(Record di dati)
########
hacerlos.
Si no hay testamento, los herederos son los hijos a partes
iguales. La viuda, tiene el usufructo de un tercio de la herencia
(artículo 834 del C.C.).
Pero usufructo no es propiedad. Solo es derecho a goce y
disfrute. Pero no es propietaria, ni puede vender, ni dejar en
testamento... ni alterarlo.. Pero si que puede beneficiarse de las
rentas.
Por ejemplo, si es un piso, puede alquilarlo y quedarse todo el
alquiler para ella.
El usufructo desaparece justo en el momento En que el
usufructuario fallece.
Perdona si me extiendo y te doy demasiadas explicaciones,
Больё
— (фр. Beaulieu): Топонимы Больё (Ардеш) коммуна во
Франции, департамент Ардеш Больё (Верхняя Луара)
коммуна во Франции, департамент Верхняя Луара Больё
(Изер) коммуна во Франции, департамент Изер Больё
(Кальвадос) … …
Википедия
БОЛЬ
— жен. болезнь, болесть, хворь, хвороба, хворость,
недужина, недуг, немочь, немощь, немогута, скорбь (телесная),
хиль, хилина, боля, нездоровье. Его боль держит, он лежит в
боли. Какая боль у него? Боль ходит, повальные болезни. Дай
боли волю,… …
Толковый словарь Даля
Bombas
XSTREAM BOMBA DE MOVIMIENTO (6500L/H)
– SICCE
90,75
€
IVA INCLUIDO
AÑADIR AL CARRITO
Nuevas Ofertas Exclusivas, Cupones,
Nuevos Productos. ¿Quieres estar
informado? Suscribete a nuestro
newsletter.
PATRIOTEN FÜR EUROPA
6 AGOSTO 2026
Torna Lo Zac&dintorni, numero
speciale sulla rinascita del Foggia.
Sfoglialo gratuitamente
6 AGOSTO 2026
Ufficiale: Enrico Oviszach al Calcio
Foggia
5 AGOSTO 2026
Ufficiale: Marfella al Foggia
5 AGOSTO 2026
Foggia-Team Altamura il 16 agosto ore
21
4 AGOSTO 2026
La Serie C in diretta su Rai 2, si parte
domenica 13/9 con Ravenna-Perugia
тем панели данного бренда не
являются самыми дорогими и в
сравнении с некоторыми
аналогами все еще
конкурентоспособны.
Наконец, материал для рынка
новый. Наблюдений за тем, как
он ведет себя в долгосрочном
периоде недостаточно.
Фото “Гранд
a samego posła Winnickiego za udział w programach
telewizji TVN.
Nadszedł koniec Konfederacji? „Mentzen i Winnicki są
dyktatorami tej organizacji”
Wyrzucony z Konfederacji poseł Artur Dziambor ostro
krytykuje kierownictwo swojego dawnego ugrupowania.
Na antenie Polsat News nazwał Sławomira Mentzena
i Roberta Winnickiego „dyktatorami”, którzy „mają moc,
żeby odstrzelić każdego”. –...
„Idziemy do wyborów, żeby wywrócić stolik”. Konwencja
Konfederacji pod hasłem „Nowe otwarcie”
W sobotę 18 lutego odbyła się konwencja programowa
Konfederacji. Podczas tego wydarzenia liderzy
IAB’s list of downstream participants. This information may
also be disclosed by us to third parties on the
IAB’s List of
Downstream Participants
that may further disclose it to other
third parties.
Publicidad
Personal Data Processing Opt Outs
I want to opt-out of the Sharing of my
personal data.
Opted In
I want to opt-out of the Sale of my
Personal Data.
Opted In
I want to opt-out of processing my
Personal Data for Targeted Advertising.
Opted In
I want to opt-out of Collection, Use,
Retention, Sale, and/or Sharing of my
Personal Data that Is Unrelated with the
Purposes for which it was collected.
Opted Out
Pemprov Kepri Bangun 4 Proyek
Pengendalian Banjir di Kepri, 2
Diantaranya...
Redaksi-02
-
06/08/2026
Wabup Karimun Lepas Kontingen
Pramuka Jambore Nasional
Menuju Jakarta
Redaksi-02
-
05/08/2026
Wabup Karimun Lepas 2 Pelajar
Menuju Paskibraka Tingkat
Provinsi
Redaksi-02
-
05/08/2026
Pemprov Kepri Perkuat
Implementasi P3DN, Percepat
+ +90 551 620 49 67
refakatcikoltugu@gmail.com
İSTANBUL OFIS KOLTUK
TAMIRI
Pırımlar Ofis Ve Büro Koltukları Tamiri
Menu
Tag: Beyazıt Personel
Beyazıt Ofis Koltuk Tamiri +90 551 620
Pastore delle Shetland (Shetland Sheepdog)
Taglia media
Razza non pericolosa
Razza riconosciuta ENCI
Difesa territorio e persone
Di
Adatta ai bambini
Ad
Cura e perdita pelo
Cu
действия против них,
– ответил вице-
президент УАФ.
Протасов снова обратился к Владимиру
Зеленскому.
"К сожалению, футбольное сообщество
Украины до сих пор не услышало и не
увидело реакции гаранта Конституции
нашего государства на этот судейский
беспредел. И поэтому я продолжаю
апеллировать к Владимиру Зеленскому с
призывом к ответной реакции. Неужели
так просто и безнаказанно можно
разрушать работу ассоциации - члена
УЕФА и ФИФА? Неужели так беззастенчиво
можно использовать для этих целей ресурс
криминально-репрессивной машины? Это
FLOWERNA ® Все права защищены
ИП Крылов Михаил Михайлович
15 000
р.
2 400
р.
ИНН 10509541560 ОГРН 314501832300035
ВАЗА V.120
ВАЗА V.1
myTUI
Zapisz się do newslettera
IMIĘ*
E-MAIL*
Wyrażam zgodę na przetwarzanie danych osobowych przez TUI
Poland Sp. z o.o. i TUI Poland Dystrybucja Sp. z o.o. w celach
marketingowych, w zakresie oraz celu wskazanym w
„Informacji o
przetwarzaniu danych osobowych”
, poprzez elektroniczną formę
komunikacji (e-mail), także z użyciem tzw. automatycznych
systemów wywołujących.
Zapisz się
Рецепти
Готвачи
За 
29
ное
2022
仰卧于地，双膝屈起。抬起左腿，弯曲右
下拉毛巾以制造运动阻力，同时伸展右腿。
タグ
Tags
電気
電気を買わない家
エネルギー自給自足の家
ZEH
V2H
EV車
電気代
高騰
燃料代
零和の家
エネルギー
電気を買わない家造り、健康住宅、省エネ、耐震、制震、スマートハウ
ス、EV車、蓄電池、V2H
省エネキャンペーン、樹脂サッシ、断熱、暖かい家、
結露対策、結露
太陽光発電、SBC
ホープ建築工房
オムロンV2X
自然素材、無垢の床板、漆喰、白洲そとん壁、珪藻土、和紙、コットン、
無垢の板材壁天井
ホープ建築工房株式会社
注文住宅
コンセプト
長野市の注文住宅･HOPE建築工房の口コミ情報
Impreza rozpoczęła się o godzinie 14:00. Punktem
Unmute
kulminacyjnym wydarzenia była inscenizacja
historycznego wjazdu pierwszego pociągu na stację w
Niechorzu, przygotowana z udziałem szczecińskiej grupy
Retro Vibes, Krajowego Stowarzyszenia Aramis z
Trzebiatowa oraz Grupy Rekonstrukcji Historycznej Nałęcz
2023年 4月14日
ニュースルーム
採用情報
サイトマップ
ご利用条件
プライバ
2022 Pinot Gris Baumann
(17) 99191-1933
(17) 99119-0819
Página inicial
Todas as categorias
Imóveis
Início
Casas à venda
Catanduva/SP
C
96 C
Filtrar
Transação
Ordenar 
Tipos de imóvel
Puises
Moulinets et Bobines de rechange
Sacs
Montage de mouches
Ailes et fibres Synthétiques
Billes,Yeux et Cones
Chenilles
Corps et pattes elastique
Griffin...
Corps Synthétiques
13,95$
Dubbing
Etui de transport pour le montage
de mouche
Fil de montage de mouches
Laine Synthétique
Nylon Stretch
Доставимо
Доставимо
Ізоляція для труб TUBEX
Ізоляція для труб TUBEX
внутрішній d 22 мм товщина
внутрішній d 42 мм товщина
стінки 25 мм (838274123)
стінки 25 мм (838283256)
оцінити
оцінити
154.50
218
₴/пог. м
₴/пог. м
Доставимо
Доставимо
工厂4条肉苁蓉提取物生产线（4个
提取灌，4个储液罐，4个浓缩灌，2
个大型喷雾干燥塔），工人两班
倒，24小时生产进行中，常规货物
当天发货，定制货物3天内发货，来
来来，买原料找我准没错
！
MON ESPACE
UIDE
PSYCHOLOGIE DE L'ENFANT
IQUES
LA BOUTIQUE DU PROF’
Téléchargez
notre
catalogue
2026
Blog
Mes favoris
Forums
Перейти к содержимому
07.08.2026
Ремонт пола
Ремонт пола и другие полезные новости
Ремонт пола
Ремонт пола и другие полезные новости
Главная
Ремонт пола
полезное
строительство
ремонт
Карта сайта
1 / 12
########
**ESERCIZIO:**
Ripeti senza alcuna modifica le righe delle voci che vanno dall'inizio fino alla riga che contiene "Torna Lo Zac&dintorni, numero", inclusa quest'ultima.

**RISPOSTA SCRITTA:**
hacerlos.
Si no hay testamento, los herederos son los hijos a partes
iguales. La viuda, tiene el usufructo de un tercio de la herencia
(artículo 834 del C.C.).
Pero usufructo no es propiedad. Solo es derecho a goce y
disfrute. Pero no es propietaria, ni puede vender, ni dejar en
testamento... ni alterarlo.. Pero si que puede beneficiarse de las
rentas.
Por ejemplo, si es un piso, puede alquilarlo y quedarse todo el
alquiler para ella.
El usufructo desaparece justo en el momento En que el
usufructuario fallece.
Perdona si me extiendo y te doy demasiadas explicaciones,
Больё
— (фр. Beaulieu): Топонимы Больё (Ардеш) коммуна во
Франции, департамент Ардеш Больё (Верхняя Луара)
коммуна во Франции, департамент Верхняя Луара Больё
(Изер) коммуна во Франции, департамент Изер Больё
(Кальвадос) … …
Википедия
БОЛЬ
— жен. болезнь, болесть, хворь, хвороба, хворость,
недужина, недуг, немочь, немощь, немогута, скорбь (телесная),
хиль, хилина, боля, нездоровье. Его боль держит, он лежит в
боли. Какая боль у него? Боль ходит, повальные болезни. Дай
боли волю,… …
Толковый словарь Даля
Bombas
XSTREAM BOMBA DE MOVIMIENTO (6500L/H)
– SICCE
90,75
€
IVA INCLUIDO
AÑADIR AL CARRITO
Nuevas Ofertas Exclusivas, Cupones,
Nuevos Productos. ¿Quieres estar
informado? Suscribete a nuestro
newsletter.
PATRIOTEN FÜR EUROPA
6 AGOSTO 2026
Torna Lo Zac&dintorni, numero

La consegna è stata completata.